Un día hice mi entrada en el carteo y comencé a formular preguntas relacionadas con el 19 de julio de 1976, fecha en que desaparecen a mi madre, a mi padre y a varios de sus camaradas de la cúpula partidaria. Seguramente Peirano no participó en aquel episodio, aunque quién sabe. Pero sin dudas algo habrá escuchado. O tal vez aún pueda averiguar. Las respuestas fueron siempre evasivas. Españadero contestaba los mensajes verborrágico y con celeridad. Abundaba en justificaciones, teorizaba, esgrimía argumentos históricos, se iba bastante por las ramas. Una frase que escribió resume su idea central: “Potencialmente fuimos todos víctimas, incluso los victimarios”

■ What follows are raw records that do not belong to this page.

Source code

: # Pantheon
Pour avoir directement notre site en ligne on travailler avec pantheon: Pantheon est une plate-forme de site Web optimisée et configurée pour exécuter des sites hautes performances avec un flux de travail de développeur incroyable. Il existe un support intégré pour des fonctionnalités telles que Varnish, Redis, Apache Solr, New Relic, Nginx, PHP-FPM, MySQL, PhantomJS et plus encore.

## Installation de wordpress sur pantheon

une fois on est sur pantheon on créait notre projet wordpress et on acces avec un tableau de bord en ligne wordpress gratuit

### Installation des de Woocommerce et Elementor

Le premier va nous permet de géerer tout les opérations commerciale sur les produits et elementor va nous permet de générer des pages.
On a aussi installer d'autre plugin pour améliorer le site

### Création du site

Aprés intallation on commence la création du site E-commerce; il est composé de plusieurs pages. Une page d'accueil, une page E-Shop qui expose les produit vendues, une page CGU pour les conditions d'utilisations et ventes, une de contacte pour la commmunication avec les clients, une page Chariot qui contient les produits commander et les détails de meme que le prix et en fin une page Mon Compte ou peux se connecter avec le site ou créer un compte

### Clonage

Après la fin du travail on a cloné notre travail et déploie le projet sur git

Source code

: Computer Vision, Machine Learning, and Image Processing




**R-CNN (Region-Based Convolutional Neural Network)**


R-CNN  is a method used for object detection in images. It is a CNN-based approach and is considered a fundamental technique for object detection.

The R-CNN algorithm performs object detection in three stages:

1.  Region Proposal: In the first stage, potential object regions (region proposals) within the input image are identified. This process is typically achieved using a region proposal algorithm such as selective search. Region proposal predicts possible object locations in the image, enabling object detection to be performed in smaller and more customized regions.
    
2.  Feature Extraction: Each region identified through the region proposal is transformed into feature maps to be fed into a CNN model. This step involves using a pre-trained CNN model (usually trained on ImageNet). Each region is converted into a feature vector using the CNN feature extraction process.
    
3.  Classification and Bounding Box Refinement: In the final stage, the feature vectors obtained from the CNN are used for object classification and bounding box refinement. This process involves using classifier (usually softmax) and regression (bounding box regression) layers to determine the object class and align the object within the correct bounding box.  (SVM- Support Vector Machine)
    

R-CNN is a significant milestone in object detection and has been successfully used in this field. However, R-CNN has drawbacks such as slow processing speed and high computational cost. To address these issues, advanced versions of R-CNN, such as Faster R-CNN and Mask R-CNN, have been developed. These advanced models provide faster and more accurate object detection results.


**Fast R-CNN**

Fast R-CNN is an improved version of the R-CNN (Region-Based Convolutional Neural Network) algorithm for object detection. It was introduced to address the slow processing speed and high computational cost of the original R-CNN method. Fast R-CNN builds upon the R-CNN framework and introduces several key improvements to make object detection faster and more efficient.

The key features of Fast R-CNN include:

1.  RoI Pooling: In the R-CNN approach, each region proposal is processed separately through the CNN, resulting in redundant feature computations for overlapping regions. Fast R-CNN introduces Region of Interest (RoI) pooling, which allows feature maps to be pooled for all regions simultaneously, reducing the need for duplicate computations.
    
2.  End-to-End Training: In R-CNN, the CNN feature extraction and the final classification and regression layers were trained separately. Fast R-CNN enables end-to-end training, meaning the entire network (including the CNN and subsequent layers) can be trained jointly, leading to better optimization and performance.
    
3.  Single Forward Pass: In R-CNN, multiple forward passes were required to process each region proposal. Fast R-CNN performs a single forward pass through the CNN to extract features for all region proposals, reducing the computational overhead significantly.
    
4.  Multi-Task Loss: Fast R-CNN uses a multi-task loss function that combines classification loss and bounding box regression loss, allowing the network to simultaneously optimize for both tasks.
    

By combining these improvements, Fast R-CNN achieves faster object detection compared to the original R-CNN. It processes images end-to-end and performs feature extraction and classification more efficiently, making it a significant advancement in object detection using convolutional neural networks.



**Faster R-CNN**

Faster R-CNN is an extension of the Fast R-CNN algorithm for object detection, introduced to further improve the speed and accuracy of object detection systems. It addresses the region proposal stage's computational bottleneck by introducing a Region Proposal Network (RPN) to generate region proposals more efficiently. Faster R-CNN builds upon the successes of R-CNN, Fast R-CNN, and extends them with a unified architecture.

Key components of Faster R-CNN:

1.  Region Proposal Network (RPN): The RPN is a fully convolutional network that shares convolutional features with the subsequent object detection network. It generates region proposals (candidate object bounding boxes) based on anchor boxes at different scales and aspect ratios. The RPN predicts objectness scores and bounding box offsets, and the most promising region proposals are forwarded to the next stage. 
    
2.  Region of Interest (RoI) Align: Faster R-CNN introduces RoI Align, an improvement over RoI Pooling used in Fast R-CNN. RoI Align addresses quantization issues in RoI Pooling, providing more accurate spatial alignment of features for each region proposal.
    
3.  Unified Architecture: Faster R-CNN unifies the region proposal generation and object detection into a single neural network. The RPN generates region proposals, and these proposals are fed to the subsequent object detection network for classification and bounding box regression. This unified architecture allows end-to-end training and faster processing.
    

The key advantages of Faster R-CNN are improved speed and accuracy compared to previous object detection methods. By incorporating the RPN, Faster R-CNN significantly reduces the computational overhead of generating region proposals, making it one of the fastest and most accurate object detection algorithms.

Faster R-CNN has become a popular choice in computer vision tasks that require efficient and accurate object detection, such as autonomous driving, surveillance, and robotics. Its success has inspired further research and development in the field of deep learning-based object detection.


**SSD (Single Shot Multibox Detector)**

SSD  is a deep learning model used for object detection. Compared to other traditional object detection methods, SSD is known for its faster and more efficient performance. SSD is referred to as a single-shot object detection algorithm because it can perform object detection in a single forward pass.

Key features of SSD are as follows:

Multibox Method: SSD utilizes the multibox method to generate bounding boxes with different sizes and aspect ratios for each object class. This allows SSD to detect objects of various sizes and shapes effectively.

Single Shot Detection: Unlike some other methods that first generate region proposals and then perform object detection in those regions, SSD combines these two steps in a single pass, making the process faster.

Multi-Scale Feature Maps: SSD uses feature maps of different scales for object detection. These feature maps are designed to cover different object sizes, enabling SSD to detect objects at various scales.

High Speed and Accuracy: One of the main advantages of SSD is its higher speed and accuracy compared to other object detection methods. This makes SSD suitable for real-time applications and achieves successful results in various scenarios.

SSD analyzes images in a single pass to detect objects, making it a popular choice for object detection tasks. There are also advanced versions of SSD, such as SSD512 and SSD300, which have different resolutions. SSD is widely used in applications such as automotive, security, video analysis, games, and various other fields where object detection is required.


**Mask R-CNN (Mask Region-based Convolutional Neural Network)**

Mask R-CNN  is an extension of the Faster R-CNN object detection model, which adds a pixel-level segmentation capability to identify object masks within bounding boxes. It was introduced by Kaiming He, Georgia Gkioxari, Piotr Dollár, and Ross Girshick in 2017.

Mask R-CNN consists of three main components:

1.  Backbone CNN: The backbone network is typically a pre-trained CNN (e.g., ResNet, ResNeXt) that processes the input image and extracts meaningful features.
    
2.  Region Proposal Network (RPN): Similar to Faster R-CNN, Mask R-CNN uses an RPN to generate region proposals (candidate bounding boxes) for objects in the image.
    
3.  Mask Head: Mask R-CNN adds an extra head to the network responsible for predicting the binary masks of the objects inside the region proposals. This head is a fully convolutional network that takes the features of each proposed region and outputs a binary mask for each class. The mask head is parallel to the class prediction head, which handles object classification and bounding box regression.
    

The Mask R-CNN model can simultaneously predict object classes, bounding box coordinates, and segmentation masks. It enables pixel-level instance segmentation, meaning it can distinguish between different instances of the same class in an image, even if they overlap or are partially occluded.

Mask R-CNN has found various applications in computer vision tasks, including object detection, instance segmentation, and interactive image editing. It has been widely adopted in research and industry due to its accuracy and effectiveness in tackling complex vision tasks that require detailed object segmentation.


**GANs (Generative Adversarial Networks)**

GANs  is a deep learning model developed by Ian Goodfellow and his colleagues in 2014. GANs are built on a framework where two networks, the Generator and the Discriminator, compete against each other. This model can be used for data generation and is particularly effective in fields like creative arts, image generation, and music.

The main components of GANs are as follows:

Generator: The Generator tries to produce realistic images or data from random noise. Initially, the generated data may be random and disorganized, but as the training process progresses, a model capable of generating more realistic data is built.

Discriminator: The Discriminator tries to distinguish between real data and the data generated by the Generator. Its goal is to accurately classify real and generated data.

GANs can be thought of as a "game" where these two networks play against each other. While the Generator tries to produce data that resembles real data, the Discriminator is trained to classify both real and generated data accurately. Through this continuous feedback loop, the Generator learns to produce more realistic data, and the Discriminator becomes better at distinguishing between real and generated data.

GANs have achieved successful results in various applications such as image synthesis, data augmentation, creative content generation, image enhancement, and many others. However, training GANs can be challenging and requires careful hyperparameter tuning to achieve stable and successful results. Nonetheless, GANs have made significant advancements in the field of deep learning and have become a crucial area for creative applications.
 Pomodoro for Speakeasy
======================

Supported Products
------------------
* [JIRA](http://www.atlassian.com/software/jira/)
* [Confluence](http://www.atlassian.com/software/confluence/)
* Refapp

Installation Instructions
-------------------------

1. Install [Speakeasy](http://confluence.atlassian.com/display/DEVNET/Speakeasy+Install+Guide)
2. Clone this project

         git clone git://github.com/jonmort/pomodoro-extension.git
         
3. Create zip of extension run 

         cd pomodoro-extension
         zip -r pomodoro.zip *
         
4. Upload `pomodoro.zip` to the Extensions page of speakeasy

Quizás el Viejo haya sido uno de los cuadros de Inteligencia más sagaces de la dictadura. Hoy, anciano pero aún activo, pugna por ser incluido en el bando de los mártires y los atormentados con el objetivo de expiar su culpa. Si insistí en un encuentro personal fue para averiguar sobre el Bombo, una de sus presas más valiosas. Al que había logrado cazar gracias a Facundo (“un gran muchacho al que llegué a tenerle mucho aprecio”, dice). Face to face tal vez pudiera descubrir alguna grieta, vislumbrar el atisbo de un dato, o confirmar la dureza de su mentira.
Peirano dice que no vio nada, que no sabe nada, que salvó a mucha gente y que “nunca toqué a nadie, ni lo hice a través de otros”. Él solo era un burócrata que recibía información y producía análisis. Nunca tuvo vocación operativa. Gracias a su pericia logró infiltrar dos agentes en las filas enemigas. Pero solo los captaba, los ponía a punto y una vez que entraban en acción los perdía de vista. Fue corta la entrevista con Españadero, el embustero.